[begin Raw data]
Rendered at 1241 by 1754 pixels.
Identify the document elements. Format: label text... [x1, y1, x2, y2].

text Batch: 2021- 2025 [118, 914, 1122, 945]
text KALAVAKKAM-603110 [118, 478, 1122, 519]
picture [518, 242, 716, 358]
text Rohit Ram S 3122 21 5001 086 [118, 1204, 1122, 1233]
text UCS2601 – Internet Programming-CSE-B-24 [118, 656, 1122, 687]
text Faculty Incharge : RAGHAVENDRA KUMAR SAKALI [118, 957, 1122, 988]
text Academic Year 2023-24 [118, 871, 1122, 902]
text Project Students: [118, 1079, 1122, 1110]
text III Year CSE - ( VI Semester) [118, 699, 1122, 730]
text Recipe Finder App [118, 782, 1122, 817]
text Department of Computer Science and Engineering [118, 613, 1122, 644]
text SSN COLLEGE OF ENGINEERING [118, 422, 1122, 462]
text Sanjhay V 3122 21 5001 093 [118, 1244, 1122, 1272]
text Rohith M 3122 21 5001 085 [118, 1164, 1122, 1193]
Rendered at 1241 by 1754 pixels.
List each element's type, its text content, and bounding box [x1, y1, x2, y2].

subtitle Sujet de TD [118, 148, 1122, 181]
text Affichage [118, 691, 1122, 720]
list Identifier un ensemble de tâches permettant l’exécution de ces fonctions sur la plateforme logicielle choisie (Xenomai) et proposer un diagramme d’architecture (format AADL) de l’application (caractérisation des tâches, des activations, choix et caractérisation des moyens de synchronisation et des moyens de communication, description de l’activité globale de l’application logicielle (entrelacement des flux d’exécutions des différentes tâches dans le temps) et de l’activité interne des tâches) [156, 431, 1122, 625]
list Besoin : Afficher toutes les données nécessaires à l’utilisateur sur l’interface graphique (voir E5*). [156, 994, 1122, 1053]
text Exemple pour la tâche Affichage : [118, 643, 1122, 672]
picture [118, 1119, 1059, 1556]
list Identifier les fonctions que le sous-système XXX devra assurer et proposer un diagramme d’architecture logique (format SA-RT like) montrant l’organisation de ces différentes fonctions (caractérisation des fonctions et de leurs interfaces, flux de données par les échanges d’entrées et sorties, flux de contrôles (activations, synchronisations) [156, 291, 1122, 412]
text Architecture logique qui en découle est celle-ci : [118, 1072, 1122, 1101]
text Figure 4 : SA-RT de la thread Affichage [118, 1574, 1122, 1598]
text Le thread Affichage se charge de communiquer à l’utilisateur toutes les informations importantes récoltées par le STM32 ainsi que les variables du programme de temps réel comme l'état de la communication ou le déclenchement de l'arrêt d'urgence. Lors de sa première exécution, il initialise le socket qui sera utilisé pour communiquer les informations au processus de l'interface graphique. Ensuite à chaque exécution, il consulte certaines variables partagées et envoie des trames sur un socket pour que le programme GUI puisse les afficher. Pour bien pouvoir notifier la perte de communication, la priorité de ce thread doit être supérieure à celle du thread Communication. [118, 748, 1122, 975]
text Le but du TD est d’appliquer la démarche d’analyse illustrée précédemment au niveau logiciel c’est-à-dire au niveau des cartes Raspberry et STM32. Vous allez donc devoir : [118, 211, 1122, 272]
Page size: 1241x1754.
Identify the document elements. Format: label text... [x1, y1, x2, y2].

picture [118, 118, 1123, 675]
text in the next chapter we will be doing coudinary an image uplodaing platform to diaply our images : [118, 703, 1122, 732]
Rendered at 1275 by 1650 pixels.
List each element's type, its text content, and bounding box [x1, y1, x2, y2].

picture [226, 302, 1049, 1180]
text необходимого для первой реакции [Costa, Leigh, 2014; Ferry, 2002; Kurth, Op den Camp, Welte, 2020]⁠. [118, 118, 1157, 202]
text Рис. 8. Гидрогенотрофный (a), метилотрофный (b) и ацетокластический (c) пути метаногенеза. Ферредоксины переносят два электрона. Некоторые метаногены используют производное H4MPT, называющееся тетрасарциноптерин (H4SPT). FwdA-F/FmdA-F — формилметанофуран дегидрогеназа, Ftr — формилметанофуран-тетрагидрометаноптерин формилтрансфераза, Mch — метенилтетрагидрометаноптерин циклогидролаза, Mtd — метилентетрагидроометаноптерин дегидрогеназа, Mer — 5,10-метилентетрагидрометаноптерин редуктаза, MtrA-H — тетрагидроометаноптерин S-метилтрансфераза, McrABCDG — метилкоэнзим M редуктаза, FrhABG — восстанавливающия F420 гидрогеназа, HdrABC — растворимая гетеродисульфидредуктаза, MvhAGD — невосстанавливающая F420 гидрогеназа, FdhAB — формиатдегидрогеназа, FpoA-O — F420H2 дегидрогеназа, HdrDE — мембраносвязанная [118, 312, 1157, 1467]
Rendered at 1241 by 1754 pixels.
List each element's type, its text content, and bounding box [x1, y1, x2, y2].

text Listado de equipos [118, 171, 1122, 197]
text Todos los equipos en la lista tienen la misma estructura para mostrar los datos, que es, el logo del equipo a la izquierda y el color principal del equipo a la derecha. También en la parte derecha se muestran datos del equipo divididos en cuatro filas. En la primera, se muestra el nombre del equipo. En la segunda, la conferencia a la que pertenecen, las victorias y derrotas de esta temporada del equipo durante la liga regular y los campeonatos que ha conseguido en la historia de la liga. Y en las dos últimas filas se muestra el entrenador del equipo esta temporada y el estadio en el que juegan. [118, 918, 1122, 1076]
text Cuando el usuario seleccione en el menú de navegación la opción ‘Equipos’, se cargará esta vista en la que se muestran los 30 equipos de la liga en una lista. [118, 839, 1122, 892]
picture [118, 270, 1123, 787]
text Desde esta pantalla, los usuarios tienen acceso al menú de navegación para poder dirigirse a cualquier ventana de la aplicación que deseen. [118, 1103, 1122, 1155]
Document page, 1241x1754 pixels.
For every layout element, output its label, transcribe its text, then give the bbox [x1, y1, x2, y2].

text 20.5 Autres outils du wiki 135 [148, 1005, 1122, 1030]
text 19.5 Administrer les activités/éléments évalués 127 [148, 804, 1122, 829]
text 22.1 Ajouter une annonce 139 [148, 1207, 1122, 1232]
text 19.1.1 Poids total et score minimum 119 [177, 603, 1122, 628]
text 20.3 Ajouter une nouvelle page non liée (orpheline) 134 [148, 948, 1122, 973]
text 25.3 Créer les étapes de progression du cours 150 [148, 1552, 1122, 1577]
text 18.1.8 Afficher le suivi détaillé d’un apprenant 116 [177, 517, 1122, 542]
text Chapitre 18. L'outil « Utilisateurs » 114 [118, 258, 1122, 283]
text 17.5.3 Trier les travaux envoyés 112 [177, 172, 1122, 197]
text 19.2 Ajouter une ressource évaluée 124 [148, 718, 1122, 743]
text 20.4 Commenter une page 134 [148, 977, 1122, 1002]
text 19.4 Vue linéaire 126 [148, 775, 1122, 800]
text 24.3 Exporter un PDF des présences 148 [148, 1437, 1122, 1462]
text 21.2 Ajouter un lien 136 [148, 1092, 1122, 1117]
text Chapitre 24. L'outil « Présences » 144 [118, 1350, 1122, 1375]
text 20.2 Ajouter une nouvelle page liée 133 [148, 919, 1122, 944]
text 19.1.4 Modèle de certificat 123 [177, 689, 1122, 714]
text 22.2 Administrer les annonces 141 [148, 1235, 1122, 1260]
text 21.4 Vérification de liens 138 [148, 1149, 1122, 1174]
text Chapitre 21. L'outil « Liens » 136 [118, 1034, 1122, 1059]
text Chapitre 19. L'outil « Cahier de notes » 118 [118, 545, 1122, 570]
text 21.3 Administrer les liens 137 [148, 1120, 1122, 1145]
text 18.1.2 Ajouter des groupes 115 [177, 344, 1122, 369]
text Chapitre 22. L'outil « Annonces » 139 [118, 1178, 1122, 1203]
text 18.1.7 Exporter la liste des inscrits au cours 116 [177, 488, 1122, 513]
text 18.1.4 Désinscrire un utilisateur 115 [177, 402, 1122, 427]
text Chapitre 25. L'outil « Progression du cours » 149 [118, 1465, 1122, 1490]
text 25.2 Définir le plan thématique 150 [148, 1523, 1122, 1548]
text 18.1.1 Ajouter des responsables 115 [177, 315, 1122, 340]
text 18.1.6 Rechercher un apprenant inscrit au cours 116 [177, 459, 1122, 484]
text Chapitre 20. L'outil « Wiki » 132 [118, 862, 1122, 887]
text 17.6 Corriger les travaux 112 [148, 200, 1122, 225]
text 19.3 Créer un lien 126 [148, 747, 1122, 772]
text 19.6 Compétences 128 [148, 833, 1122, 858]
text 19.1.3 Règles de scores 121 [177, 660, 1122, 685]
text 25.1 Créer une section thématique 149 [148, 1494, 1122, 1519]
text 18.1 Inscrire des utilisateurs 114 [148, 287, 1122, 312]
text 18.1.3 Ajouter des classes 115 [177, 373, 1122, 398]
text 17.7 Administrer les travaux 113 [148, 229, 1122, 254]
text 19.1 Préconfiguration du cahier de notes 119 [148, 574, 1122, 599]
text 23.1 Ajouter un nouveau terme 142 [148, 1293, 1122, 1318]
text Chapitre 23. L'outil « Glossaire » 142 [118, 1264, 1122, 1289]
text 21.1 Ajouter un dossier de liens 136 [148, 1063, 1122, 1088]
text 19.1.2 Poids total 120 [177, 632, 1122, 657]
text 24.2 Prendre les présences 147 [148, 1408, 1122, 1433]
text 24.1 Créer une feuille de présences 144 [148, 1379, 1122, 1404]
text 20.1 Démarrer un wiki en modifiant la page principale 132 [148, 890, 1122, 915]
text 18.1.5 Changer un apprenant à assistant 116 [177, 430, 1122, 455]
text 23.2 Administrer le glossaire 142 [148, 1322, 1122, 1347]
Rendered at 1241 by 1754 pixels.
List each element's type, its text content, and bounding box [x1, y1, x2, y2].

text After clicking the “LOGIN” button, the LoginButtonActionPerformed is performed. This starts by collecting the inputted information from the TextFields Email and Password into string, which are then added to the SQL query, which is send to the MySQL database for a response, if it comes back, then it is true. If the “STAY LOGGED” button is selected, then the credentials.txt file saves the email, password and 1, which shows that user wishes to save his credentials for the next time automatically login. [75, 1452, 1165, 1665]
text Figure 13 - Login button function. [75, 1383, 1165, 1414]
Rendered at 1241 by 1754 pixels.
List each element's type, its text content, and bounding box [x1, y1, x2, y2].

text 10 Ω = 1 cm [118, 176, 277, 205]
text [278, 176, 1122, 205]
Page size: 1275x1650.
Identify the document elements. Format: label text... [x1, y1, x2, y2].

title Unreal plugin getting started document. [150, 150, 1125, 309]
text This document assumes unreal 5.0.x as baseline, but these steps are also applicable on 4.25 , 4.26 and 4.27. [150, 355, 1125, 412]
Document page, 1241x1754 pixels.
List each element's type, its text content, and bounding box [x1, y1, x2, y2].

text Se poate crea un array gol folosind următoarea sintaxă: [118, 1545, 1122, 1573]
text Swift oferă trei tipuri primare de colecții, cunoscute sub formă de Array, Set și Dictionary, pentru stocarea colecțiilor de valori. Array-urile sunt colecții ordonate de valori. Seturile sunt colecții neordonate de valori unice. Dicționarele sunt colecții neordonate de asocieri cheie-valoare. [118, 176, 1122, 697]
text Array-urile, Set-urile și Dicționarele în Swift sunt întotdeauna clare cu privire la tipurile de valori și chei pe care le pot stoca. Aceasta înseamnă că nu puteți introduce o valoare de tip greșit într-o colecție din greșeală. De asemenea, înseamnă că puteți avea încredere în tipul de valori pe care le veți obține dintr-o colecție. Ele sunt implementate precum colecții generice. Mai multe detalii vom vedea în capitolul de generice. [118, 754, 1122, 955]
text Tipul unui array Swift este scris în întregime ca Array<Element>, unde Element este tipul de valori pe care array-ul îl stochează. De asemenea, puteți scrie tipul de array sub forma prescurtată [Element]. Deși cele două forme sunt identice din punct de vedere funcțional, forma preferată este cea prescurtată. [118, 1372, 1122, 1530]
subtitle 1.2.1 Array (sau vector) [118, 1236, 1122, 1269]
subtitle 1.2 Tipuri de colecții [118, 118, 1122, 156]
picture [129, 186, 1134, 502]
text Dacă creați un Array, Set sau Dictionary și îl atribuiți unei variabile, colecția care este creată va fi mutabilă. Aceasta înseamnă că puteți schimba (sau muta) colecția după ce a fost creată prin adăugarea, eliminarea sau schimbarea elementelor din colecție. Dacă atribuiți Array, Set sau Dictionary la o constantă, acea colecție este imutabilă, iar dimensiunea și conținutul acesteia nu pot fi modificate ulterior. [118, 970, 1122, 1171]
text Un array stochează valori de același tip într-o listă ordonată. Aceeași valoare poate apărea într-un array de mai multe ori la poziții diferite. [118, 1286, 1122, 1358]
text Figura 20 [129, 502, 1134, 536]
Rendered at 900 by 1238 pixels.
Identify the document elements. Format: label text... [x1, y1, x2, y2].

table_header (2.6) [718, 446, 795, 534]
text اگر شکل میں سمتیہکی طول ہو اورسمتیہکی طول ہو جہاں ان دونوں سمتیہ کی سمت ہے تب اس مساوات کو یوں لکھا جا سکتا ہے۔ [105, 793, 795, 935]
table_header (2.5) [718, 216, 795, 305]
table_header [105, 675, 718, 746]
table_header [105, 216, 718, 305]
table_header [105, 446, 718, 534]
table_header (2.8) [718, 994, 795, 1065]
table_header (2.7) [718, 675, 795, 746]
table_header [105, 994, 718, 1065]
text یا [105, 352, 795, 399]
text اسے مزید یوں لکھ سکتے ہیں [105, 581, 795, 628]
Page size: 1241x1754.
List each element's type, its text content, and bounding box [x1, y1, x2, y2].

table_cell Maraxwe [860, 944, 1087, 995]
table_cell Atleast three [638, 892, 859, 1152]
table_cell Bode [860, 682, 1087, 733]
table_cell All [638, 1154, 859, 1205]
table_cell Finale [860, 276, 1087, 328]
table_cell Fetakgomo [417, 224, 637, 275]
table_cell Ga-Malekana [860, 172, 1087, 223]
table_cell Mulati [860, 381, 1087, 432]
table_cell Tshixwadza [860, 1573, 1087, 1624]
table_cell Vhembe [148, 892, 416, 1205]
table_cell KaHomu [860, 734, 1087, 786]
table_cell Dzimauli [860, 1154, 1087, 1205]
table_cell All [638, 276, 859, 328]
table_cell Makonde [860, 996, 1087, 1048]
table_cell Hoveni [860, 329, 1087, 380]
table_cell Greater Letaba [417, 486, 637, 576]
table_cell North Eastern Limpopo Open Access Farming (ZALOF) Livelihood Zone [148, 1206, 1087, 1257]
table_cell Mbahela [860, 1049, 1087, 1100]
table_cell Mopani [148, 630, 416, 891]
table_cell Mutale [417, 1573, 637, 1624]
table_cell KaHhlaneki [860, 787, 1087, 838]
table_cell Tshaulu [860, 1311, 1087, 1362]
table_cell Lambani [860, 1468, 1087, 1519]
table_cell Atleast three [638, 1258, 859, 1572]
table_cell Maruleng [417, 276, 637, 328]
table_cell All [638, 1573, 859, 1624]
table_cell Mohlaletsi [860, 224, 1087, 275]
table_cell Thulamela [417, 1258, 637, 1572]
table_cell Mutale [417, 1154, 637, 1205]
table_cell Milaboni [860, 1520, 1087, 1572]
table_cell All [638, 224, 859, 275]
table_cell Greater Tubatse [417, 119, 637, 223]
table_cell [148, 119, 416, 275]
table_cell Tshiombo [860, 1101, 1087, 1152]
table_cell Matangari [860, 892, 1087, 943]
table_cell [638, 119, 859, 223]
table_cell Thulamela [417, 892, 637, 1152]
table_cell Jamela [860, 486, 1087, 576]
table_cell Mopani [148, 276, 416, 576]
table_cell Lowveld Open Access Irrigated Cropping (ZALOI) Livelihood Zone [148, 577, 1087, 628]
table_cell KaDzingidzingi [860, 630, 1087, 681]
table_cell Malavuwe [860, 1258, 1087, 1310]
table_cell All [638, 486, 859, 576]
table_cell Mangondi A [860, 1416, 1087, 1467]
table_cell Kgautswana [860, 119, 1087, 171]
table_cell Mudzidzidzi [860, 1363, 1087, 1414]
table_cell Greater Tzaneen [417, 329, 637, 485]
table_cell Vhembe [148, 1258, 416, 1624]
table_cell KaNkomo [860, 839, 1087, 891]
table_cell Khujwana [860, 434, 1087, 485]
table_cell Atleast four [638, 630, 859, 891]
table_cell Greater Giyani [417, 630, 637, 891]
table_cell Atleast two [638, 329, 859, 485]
[end Raw data]
- Task statement
Copy out every entry line from the one containing "subtitle Sujet de TD [118, 148, 1122, 181]" to the one containing "text Figure 4", both of these included, without changing anything.

- Exercise solution
subtitle Sujet de TD [118, 148, 1122, 181]
text Affichage [118, 691, 1122, 720]
list Identifier un ensemble de tâches permettant l’exécution de ces fonctions sur la plateforme logicielle choisie (Xenomai) et proposer un diagramme d’architecture (format AADL) de l’application (caractérisation des tâches, des activations, choix et caractérisation des moyens de synchronisation et des moyens de communication, description de l’activité globale de l’application logicielle (entrelacement des flux d’exécutions des différentes tâches dans le temps) et de l’activité interne des tâches) [156, 431, 1122, 625]
list Besoin : Afficher toutes les données nécessaires à l’utilisateur sur l’interface graphique (voir E5*). [156, 994, 1122, 1053]
text Exemple pour la tâche Affichage : [118, 643, 1122, 672]
picture [118, 1119, 1059, 1556]
list Identifier les fonctions que le sous-système XXX devra assurer et proposer un diagramme d’architecture logique (format SA-RT like) montrant l’organisation de ces différentes fonctions (caractérisation des fonctions et de leurs interfaces, flux de données par les échanges d’entrées et sorties, flux de contrôles (activations, synchronisations) [156, 291, 1122, 412]
text Architecture logique qui en découle est celle-ci : [118, 1072, 1122, 1101]
text Figure 4 : SA-RT de la thread Affichage [118, 1574, 1122, 1598]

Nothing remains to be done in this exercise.